Well then! Believe it or not, this is one of Carlyle’s more lucid moments. More typical is the first sentence of the third chapter:
For the present, however, the grand question with the Governors of France is: Shall extreme unction, or other ghostly viaticum (to Louis, not to France), be administered?
Or this strange outburst from Chapter 1:
Yes, Maupeou, pucker those sinister brows of thine, and peer out on it with thy malign rat-eyes: it is a questionable case. Sure only that man is mortal; that with the life of one mortal snaps irrevocably the wonderfulest talisman, and all Dubarrydom rushes off, with tumult, into infinite Space; and ye, as subterranean Apparitions are wont, vanish utterly,—leaving only a smell of sulphur!
Imagine huge numbers of working-class autodidacts not only struggling to puzzle out this kind of stuff, but becoming eager fans of it. This actually happened! I have to wonder how to explain the gap between these people and us. When we recoil from Carlyle, are we showing good sense, or have we lost something that these people possessed – or neither? By 1958, a reviewer (Dwight McDonald) could write:
The long, patient uphill struggle of the last fifty years to bring the diction and rhythms of prose closer to those of the spoken language might never have existed so far as Cozzens is concerned. He doesn’t even revert to the central tradition (Scott, Cooper, Bulwer-Lytton) but rather to the eccentric mode of the half-rebels against it (Carlyle, Meredith), who broke up the orderly platoons of gold-laced Latinisms into whimsically arranged squads, uniformed with equal artificiality but marching every which way as the author’s wayward spirit moved them. Carlyle and Meredith are even less readable today than Scott and Cooper, whose prose at least inherited from the 18th century some structural backbone.

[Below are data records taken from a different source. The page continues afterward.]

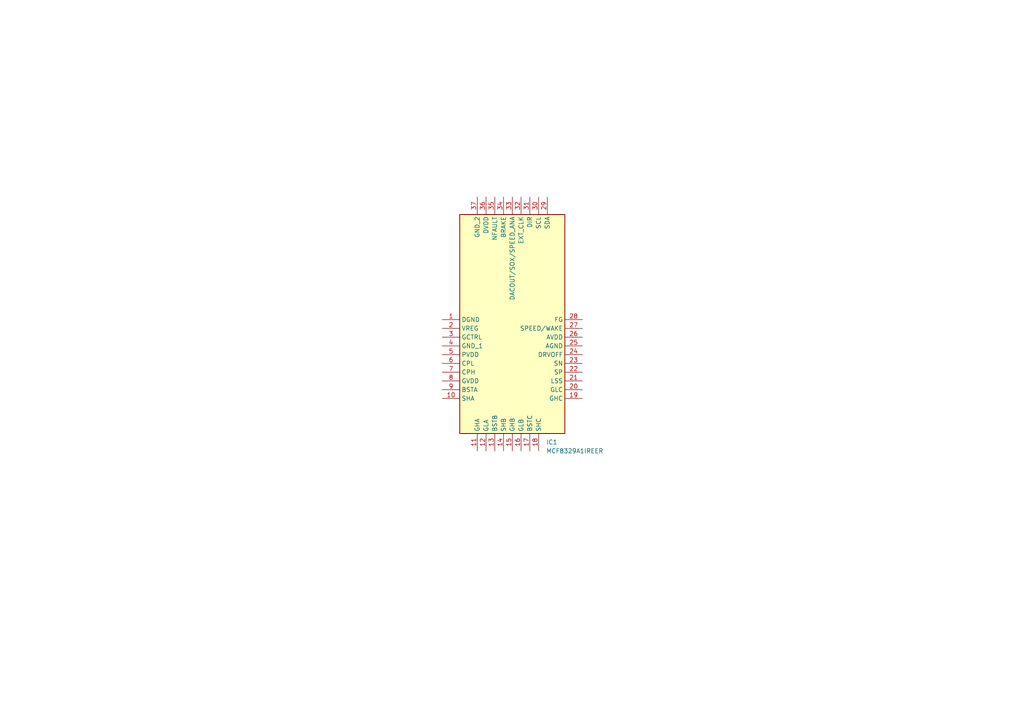
<source format=kicad_sch>
(kicad_sch
	(version 20231120)
	(generator "eeschema")
	(generator_version "8.0")
	(uuid "eec5fb7a-5930-4467-a757-0a4d79b294ce")
	(paper "A4")
	
	(symbol
		(lib_id "Motor Driver:MCF8329A1IREER")
		(at 128.27 92.71 0)
		(unit 1)
		(exclude_from_sim no)
		(in_bom yes)
		(on_board yes)
		(dnp no)
		(fields_autoplaced yes)
		(uuid "6a78d104-7c5c-4578-9bc0-04ca342fd768")
		(property "Reference" "IC1"
			(at 158.4041 128.27 0)
			(effects
				(font
					(size 1.27 1.27)
				)
				(justify left)
			)
		)
		(property "Value" "MCF8329A1IREER"
			(at 158.4041 130.81 0)
			(effects
				(font
					(size 1.27 1.27)
				)
				(justify left)
			)
		)
		(property "Footprint" "motor-driver:QFN40P400X500X80-37N-D"
			(at 165.1 159.69 0)
			(effects
				(font
					(size 1.27 1.27)
				)
				(justify left top)
				(hide yes)
			)
		)
		(property "Datasheet" "https://www.ti.com/lit/gpn/mcf8329a"
			(at 165.1 259.69 0)
			(effects
				(font
					(size 1.27 1.27)
				)
				(justify left top)
				(hide yes)
			)
		)
		(property "Description" "Motor / Motion / Ignition Controllers & Drivers 60-V, sensorless, field-oriented control (FOC) three-phase BLDC gate driver 36-WQFN -40 to 125"
			(at 128.27 92.71 0)
			(effects
				(font
					(size 1.27 1.27)
				)
				(hide yes)
			)
		)
		(property "Height" "0.8"
			(at 165.1 459.69 0)
			(effects
				(font
					(size 1.27 1.27)
				)
				(justify left top)
				(hide yes)
			)
		)
		(property "Manufacturer_Name" "Texas Instruments"
			(at 165.1 559.69 0)
			(effects
				(font
					(size 1.27 1.27)
				)
				(justify left top)
				(hide yes)
			)
		)
		(property "Manufacturer_Part_Number" "MCF8329A1IREER"
			(at 165.1 659.69 0)
			(effects
				(font
					(size 1.27 1.27)
				)
				(justify left top)
				(hide yes)
			)
		)
		(property "Mouser Part Number" "595-MCF8329A1IREER"
			(at 165.1 759.69 0)
			(effects
				(font
					(size 1.27 1.27)
				)
				(justify left top)
				(hide yes)
			)
		)
		(property "Mouser Price/Stock" "https://www.mouser.co.uk/ProductDetail/Texas-Instruments/MCF8329A1IREER?qs=mELouGlnn3ewGjq5tsDm5w%3D%3D"
			(at 165.1 859.69 0)
			(effects
				(font
					(size 1.27 1.27)
				)
				(justify left top)
				(hide yes)
			)
		)
		(property "Arrow Part Number" "MCF8329A1IREER"
			(at 165.1 959.69 0)
			(effects
				(font
					(size 1.27 1.27)
				)
				(justify left top)
				(hide yes)
			)
		)
		(property "Arrow Price/Stock" "https://www.arrow.com/en/products/mcf8329a1ireer/texas-instruments?utm_currency=USD&region=nac"
			(at 165.1 1059.69 0)
			(effects
				(font
					(size 1.27 1.27)
				)
				(justify left top)
				(hide yes)
			)
		)
		(pin "33"
			(uuid "85c78c1f-0ba0-471b-8009-063edd715148")
		)
		(pin "27"
			(uuid "927b3545-a034-4fad-92a4-167af9ec2d04")
		)
		(pin "22"
			(uuid "abe1829b-19ee-4330-9c9c-00cca43433df")
		)
		(pin "13"
			(uuid "9332fddd-3927-4dd7-8ebb-da01f92d4ee8")
		)
		(pin "14"
			(uuid "5c54ba02-340c-4a32-b407-e6898ab45935")
		)
		(pin "12"
			(uuid "9887c035-7687-4ca7-acd2-ce68259d087c")
		)
		(pin "18"
			(uuid "e568f2e2-2065-4d0c-9995-b576fec62834")
		)
		(pin "20"
			(uuid "fe83d2e7-20e0-448f-add9-e3e1a3ada759")
		)
		(pin "21"
			(uuid "4365a360-6eaf-496d-8843-421af67958ac")
		)
		(pin "30"
			(uuid "e47dcfdd-5dc1-4d3d-ba4e-f1de8e082c6e")
		)
		(pin "35"
			(uuid "11f52057-15b4-462b-a58d-d08f1ab7c704")
		)
		(pin "7"
			(uuid "b371176e-ee48-4229-b418-b5094aa5719d")
		)
		(pin "10"
			(uuid "765c7014-f181-4f64-a71f-9d54ec923496")
		)
		(pin "11"
			(uuid "80d297e8-4901-443a-9f2f-b9fe26df85af")
		)
		(pin "36"
			(uuid "93854428-421f-4570-9c86-7d4057f911ed")
		)
		(pin "16"
			(uuid "88cee6b5-51c0-4637-a109-8b6f6c7341c4")
		)
		(pin "4"
			(uuid "dc1e3684-e1db-4800-9432-d955527efd0d")
		)
		(pin "24"
			(uuid "84ccde92-d122-4a2a-b116-364a288487a0")
		)
		(pin "8"
			(uuid "a2cee126-98fa-407e-b4aa-c006513538ec")
		)
		(pin "19"
			(uuid "7d5cda81-2d04-4a01-a441-53afe3414041")
		)
		(pin "2"
			(uuid "7327e769-a72c-4ec4-9e33-8b3ab11093a4")
		)
		(pin "1"
			(uuid "a632fe25-7511-437c-99dd-071fec9cf1c8")
		)
		(pin "15"
			(uuid "6bd79c24-920c-4216-8c14-8a1faef92616")
		)
		(pin "25"
			(uuid "d44e1d89-bb11-4e0c-b012-683110b840cb")
		)
		(pin "37"
			(uuid "d70a67c3-509d-443e-bd53-e548f4fca466")
		)
		(pin "23"
			(uuid "59bdbd92-e4e2-4d6f-b8f1-4cc94fe35b4b")
		)
		(pin "34"
			(uuid "4a493e7b-7502-48b6-85c0-8c2d8e75aea4")
		)
		(pin "29"
			(uuid "70f375c8-ae70-4243-8ef9-72591b72eead")
		)
		(pin "3"
			(uuid "1031df4c-5dbe-4091-915f-9c427329047d")
		)
		(pin "17"
			(uuid "cdb3af59-c29b-463b-bb2f-5240adcb9cd0")
		)
		(pin "28"
			(uuid "1f52635d-a4c6-45a5-9001-304c1f57aa8d")
		)
		(pin "32"
			(uuid "4eb99cb7-b8cf-4da6-8895-f602275258e4")
		)
		(pin "6"
			(uuid "19578ce1-79b9-45df-b158-0b0820ff74ec")
		)
		(pin "31"
			(uuid "50dfa057-aa68-4e9d-9c83-776db41ea52d")
		)
		(pin "26"
			(uuid "a058f8df-4203-4482-8efe-c10ce029b706")
		)
		(pin "5"
			(uuid "7d08faad-c66c-4948-88cb-0a35634e966b")
		)
		(pin "9"
			(uuid "8d8a8cee-430b-4a3f-bb63-d33b57b31f60")
		)
		(instances
			(project ""
				(path "/8cfd3b25-b095-4a95-8a68-04de9d704a9d/fe1d3a94-8e32-4fd9-8f41-8b605bf4a095"
					(reference "IC1")
					(unit 1)
				)
			)
		)
	)
)

</source>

So something happened between 1906 (when Carlyle was popular among Labour MPs) and 1958. I wonder what it was. (The first sentence of the McDonald quote gives one possibility – a “long, patient uphill struggle” which, if it really happened, has now largely disappeared from memory.)
(Amusingly, Mencius Moldbug – another guy who never uses five words when five pages will suffice – loves Carlyle. I wonder if he’s read Rose’s book? He writes that “the basic reason Carlyle is not in your high-school English reader, whereas [Walt] Whitman is, is that Carlyle was what, here at UR, we call a reactionary,” which seems unlikely given his popularity across the political spectrum. It seems more likely that people used to find the Carlylean style inspirational, and now it verges on intolerable.)